Isobel looked surprised, letting out a bark of laughter. “You mean why did you use the syrup I specifically told you not to use, which was labelled For Isobel, when you made the wine? The wine I told you not to brew yourself? I told you that syrup was for my work, not yours. Serves you right for thinking the world revolves around you. And now you owe me, dearest, because that batch took me two weeks to make.
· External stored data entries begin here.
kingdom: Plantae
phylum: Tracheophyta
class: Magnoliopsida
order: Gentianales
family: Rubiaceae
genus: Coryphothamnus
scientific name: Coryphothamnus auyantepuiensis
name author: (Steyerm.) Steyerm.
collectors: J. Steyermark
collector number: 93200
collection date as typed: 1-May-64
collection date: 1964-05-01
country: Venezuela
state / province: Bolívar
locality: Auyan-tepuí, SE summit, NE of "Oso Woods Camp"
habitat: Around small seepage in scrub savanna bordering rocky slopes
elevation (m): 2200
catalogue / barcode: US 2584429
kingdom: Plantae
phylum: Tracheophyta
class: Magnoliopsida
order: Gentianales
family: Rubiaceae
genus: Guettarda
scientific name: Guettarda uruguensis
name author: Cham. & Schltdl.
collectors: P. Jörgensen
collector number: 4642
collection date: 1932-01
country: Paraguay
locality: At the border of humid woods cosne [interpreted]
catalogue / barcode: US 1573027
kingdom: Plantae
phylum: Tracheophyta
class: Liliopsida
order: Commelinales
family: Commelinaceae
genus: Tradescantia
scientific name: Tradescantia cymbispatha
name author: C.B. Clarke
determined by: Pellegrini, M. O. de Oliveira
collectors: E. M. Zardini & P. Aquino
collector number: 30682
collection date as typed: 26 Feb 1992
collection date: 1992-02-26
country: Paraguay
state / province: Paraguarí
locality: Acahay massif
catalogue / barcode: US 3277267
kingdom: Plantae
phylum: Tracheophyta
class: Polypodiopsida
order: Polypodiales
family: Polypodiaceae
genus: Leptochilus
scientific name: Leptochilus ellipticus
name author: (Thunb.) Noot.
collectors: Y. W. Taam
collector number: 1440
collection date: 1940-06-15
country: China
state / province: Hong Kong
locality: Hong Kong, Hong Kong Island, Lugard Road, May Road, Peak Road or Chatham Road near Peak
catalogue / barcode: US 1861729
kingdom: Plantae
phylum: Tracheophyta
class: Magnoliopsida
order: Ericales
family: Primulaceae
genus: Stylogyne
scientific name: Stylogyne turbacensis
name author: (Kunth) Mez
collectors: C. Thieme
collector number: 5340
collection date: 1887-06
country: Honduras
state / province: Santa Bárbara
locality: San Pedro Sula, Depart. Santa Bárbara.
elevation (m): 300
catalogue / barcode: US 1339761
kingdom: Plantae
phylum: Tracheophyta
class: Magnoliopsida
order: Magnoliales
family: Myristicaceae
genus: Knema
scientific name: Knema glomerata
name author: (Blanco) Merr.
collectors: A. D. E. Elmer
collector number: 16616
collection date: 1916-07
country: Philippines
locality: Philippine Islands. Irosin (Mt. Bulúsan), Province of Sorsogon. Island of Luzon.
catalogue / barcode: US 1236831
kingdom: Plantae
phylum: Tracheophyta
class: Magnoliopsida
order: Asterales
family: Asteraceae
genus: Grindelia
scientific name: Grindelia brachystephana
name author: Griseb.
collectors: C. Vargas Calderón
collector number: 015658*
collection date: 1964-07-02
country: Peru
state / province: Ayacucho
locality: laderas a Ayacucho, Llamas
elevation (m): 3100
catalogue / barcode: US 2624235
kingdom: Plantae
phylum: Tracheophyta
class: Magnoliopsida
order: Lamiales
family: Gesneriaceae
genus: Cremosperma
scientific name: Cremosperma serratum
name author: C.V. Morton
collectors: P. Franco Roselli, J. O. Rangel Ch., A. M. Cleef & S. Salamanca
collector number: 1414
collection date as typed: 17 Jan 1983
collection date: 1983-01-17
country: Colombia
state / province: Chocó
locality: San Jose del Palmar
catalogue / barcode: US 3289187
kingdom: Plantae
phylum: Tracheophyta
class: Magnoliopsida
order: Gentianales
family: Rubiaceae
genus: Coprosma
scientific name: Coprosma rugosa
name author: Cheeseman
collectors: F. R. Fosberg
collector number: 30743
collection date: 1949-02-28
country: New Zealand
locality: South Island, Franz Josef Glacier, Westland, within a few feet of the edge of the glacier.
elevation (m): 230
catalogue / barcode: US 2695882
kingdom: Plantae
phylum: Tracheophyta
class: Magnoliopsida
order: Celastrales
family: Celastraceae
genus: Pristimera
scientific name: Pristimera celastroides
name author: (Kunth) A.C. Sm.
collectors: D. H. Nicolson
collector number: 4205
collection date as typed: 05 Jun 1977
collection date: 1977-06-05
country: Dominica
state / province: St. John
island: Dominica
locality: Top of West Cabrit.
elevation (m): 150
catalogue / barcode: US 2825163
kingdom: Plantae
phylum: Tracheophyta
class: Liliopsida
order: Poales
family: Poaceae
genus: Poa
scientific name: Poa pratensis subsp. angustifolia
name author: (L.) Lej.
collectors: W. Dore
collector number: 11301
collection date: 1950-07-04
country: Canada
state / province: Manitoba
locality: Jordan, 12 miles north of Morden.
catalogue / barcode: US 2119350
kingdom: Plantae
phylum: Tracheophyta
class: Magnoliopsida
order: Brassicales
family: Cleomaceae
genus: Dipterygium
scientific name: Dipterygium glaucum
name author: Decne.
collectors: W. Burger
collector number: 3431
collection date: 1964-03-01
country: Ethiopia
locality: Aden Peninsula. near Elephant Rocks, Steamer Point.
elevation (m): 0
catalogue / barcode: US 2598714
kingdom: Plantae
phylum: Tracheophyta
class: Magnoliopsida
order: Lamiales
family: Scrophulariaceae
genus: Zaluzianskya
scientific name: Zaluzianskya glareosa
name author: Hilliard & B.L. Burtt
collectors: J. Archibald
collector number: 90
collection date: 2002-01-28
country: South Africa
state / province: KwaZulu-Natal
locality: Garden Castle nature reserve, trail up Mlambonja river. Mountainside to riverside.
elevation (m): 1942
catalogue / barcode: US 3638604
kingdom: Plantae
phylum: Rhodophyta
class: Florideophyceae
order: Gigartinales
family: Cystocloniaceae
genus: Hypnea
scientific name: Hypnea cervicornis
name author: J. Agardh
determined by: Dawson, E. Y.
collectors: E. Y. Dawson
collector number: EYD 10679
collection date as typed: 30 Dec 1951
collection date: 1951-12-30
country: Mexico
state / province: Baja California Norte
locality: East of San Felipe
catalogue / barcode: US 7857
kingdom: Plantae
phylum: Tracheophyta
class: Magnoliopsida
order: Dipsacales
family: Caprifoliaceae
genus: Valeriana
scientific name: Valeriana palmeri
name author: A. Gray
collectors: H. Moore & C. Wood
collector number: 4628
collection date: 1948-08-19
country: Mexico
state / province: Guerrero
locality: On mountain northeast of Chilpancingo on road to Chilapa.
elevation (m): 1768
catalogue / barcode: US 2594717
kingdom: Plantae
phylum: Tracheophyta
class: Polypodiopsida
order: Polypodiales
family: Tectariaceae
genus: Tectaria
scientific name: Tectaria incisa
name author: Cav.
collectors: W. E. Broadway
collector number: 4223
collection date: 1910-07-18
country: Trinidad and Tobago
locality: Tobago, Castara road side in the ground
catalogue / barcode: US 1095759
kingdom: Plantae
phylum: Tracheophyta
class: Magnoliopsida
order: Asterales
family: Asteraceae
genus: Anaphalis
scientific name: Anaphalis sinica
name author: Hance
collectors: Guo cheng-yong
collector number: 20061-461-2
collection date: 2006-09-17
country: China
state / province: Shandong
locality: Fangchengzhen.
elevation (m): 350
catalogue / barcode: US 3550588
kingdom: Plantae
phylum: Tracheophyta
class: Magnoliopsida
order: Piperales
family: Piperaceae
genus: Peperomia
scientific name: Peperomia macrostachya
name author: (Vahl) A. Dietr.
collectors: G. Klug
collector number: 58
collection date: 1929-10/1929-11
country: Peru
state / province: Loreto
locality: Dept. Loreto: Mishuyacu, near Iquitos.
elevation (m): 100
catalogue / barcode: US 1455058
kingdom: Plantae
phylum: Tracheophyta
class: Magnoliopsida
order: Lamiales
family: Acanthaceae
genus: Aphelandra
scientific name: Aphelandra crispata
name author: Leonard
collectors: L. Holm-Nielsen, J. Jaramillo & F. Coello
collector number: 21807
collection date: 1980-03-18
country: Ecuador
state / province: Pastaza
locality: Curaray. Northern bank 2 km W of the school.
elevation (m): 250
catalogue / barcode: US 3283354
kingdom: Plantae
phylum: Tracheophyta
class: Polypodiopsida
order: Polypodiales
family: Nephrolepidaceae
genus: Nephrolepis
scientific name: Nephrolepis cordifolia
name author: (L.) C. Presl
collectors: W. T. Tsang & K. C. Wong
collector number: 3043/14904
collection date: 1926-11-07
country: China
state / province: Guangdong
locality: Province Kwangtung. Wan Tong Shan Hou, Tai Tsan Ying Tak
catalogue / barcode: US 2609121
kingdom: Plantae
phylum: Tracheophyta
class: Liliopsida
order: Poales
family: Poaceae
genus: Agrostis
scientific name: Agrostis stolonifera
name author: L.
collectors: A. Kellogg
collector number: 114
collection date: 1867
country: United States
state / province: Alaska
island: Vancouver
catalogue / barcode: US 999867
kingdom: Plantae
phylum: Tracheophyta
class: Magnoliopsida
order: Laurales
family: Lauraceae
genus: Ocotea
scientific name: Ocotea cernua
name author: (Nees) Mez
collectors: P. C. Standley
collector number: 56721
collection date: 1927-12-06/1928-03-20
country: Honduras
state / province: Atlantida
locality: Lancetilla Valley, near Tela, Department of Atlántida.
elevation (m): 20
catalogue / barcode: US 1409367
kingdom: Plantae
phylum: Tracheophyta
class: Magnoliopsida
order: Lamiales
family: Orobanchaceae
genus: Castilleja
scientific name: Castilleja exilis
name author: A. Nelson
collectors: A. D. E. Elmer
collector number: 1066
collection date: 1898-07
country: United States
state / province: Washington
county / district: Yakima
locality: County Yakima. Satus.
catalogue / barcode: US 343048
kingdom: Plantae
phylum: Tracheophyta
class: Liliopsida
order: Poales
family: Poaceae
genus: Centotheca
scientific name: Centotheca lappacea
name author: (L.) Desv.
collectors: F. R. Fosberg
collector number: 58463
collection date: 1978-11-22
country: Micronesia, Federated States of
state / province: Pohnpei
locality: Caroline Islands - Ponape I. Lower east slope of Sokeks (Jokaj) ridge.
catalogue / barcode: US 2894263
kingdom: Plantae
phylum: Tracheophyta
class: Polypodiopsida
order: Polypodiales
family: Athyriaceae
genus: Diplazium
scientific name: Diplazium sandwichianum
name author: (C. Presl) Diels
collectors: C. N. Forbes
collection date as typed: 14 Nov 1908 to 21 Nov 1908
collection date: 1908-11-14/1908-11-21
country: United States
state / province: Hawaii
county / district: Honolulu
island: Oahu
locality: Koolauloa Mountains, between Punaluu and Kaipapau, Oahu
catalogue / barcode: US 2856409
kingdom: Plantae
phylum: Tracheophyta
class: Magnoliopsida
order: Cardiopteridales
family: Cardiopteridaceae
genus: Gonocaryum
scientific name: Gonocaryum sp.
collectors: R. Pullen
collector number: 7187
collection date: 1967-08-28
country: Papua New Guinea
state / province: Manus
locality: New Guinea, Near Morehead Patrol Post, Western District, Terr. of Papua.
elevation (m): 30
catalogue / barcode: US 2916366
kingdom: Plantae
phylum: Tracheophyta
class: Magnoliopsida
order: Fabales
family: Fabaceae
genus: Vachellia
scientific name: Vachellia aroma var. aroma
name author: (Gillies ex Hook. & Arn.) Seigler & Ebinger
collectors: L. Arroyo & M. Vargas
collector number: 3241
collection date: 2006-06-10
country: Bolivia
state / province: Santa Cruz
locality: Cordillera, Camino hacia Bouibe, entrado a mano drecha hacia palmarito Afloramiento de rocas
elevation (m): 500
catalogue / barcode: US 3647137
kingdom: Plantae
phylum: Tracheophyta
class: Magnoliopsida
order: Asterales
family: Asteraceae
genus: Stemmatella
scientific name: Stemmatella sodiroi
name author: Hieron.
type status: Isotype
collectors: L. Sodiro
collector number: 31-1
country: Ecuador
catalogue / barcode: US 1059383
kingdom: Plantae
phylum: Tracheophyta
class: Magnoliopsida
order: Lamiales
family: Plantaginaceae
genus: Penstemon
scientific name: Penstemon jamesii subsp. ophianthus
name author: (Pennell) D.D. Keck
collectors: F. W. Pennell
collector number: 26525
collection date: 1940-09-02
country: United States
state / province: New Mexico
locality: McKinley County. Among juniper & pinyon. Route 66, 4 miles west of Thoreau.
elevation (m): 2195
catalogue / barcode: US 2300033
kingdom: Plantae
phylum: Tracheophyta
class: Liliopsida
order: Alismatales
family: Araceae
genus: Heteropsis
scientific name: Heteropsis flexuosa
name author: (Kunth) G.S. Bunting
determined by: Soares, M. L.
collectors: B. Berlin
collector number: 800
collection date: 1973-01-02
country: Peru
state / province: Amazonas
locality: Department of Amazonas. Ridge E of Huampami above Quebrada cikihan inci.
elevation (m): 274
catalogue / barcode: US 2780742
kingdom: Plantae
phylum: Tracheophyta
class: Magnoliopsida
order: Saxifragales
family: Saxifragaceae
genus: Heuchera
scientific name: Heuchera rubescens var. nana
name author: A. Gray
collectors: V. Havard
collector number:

So I suppose I shall have to ask you kindly to spend some time helping me brew another one.”


I rolled my eyes at her smile, but I was glad for Isobel, who always felt like a tall tree to shelter beside— even when she was bawling me out. Perhaps especially when she was bawling me out. I was always grateful for Nathan’s gentle warmth, but Isobel’s love felt like a firm pair of guiding hands. I wondered, just for a second, whether they would simply be grateful when I was gone.


I followed Nathan and Isobel farther into the house as they carried on bickering, about the booze, about the parties, about me and my clients. I followed them away from the cottage and the woman. Away, too, from that tugging feeling, still there, deep down inside me, which felt like a warning.